TEXTAUSZUG:
»»

Bekommst du diese Mails öfter? Mich würde nämlich interessieren, wann die wieder offen sind, dann muss ich nicht immer in Holland anrufen... Oder, wo bekomme ich die Infos her?...


----------



## krauthi (23. Dezember 2007)

*AW: Fischen an den Poldern*

ich stehe in verbindung mit Jan Eggers  und  sobald die polder wieder frei sind meldet er sich bei mir 
wir  sind   anfang februar  auch mit 12 personene    dort unten in der ecke  und hoffen natürlich darauf   das wir  eisfrei bleiben 
sobald ich info´s habe   wie  es  dort oben  aussieht   melde ich mich hier wieder 

gruß Krauthi 
Pikepoint


----------



## carphunter85 (24. Dezember 2007)

*AW: Fischen an den Poldern*

Super, 
Danke!
Packe noch mal ein Bild von vor 2 Wochen dabei, als man noch fischen konnte, man achte besonders auf den Holli in dem Auto... Und wünsche allen ein schönes Weihnachtsfest!!!


----------



## Tomm (25. Dezember 2007)

*AW: Fischen an den Poldern*

@Carphunter,


selber Frohe Weihnachten,

die Stelle und den Hecht kenne ich,glaub ich.In die Richtung die du schaust wird der Kanal breiter und es ragt ein größeres Betonrohr auf deiner Uferseite aus der Straße ins Wasser und das Ufer wird höher und steiler.Der nächste Ort in diese Richtung heißt O.........



Na dann Petri.


----------



## Tommi-Engel (25. Dezember 2007)

*AW: Fischen an den Poldern*



John85 schrieb:


> wo man alle Papiere bekommt (welche Papiere genau?) und auf welche Bestimmungen ich achten muss!


 
Schau mal auf meine Homepage unter Links.
Dann auf Angelgesetze in Holland


----------



## Tommi-Engel (25. Dezember 2007)

*AW: Fischen an den Poldern*



xxcruiserxx schrieb:


> nochmal ne frage,
> ich glaub ich hab i-wo mal gelesen, das es an den poldern in einer bestimmten zeit, ein kunstköderverbot gibt?!
> stimmt das? und wenn ja, wann ist diese?


Nicht nur an den Poldern, sondern in ganz Holland

*Sperrzeit Ködersorten*
In der Periode vom 1. April bis zum letzten Freitag im Monat Mai dürfen Sie nicht mit Wurm oder Wurmimitation, Schlachterzeugnissen, einem Köderfisch, einem Fischfetzen (ungeachtet der Größe), Kunstködern aller Art, mit Ausnahme der Kunstfliege, insofern sie nicht größer ist als 2,5 cm angeln. Für das IJsselmeer gilt dieses Verbot vom 16. März bis zum 30. Juni eines jeden Jahres.

««

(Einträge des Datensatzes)
»»

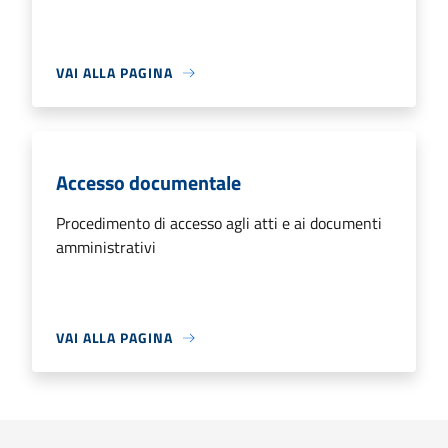
VAI ALLA PAGINA
Accesso documentale
Procedimento di accesso agli atti e ai documenti
amministrativi
VAI ALLA PAGINA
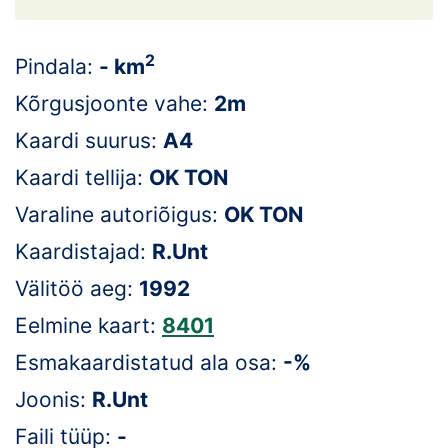
Loha
Kontakt
2
Pindala:
- km
EOL
Kõrgusjoonte vahe:
2m
Kaardi suurus:
A4
Galerii
Kaardi tellija:
OK TON
Kaardid
Varaline autoriõigus:
OK TON
Kalender
Kaardistajad:
R.Unt
Välitöö aeg:
1992
Koondised
Eelmine kaart:
8401
Tule klubisse!
Esmakaardistatud ala osa:
-%
Tulemused
Joonis:
R.Unt
Faili tüüp:
-
Dokumendid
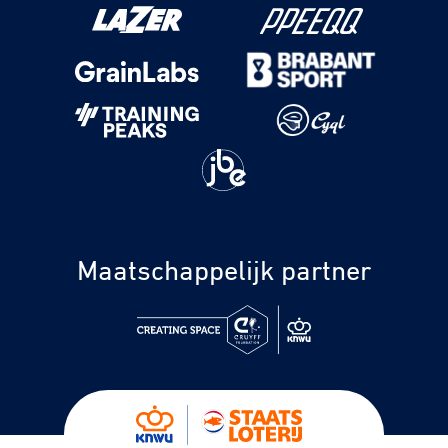
Maatschappelijk partner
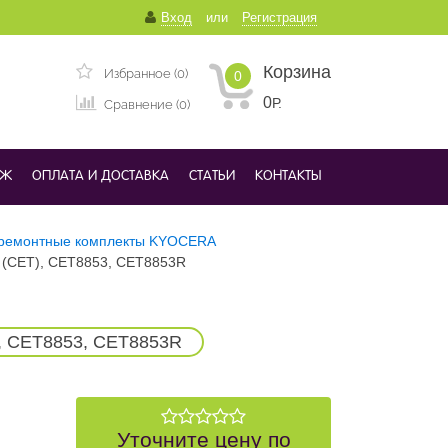
Вход
или
Регистрация
Корзина
Избранное (0)
0
0
Р.
Сравнение (0)
ДЖ
ОПЛАТА И ДОСТАВКА
СТАТЬИ
КОНТАКТЫ
ремонтные комплекты KYOCERA
 (CET), CET8853, CET8853R
, CET8853, CET8853R
Уточните цену по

««

AUFGABEN:
a: Für welchen Zeitraum gilt laut dem Forumsauszug zum Fischen an den Poldern das Köderverbot am IJsselmeer?
b: Übernimm wortgetreu aus dem Forumsauszug zum Fischen an den Poldern den Abschnitt, der mit den Worten „Nicht nur an“ beginnt und mit „eines jeden Jahres.“ endet.
c: Führe den Forumsauszug zum Fischen an den Poldern im Anschluss an seinen letzten Satz weiter.

ERWARTETE ANTWORTEN:
a: Vom 16. März bis zum 30. Juni eines jeden Jahres.

b:
Nicht nur an den Poldern, sondern in ganz Holland

*Sperrzeit Ködersorten*
In der Periode vom 1. April bis zum letzten Freitag im Monat Mai dürfen Sie nicht mit Wurm oder Wurmimitation, Schlachterzeugnissen, einem Köderfisch, einem Fischfetzen (ungeachtet der Größe), Kunstködern aller Art, mit Ausnahme der Kunstfliege, insofern sie nicht größer ist als 2,5 cm angeln. Für das IJsselmeer gilt dieses Verbot vom 16. März bis zum 30. Juni eines jeden Jahres.

c:
----------



## perch (25. Dezember 2007)

*AW: Fischen an den Poldern*



carphunter85 schrieb:


> i (Noch was, halte dich von den Maasplassen in Roermond und Umgebung fern, haben dort nur sehr mäßig gefangen, zu viele Deutsche (meine Meinung...))



heijeijeijei...ich mag diese "verallgemeinungen" nicht !
schwarze schafe gibt´s leider überall.
ich hab niederländer getroffen,die mehr(zweistellig)
zander im fischkasten hatten,als es die gesetzlage erlaubt !!
sicher sind die maasplassen nich leicht zu befischen.
fakt ist aber...fisch gibt´s genug !!

(sorry wenn ich vom eigentlichem thema abgewichen bin )

gruß perch


----------



## carphunter85 (25. Dezember 2007)

*AW: Fischen an den Poldern*

Nee, ist schon klar. Bin ja selbst auch Deutscher...
Aber ich bin nunmal der Meinung, dass Deutsche tendenziell doch eher nen Fisch (isb. Hecht) mitnehmen als Holländer. Möchte da aber nicht näher drauf eingehen, das wird sonst wieder ne ganz schräge Diskussion.

@Tomm, jo, ist Richtig.


----------



## aixellent (26. Dezember 2007)

*AW: Fischen an den Poldern*



Tommi-Engel schrieb:


> Nicht nur an den Poldern, sondern in ganz Holland
> 
> *Sperrzeit Ködersorten*
> In der Periode vom 1. April bis zum letzten Freitag im Monat Mai dürfen Sie nicht mit Wurm oder Wurmimitation, Schlachterzeugnissen, einem Köderfisch, einem Fischfetzen (ungeachtet der Größe), Kunstködern aller Art, mit Ausnahme der Kunstfliege, insofern sie nicht größer ist als 2,5 cm angeln.
> ...


----------



## octoputer (26. Dezember 2007)

*AW: Fischen an den Poldern*

Freu mich schon,bin wahrscheinlich im Februar in Holland!
Wenns eisfrei ist natürlich! 
Schönes Photo!


----------



## Tommi-Engel (26. Dezember 2007)

*AW: Fischen an den Poldern*



aixellent schrieb:


> Bis einschließlich des letzten Freitag im Mai, so daß erst Samstag wieder geangelt werden darf oder ist der Freitag der erste wieder offene Tag?


Ne, leider erst der Samstag....


----------



## kspr (29. Dezember 2007)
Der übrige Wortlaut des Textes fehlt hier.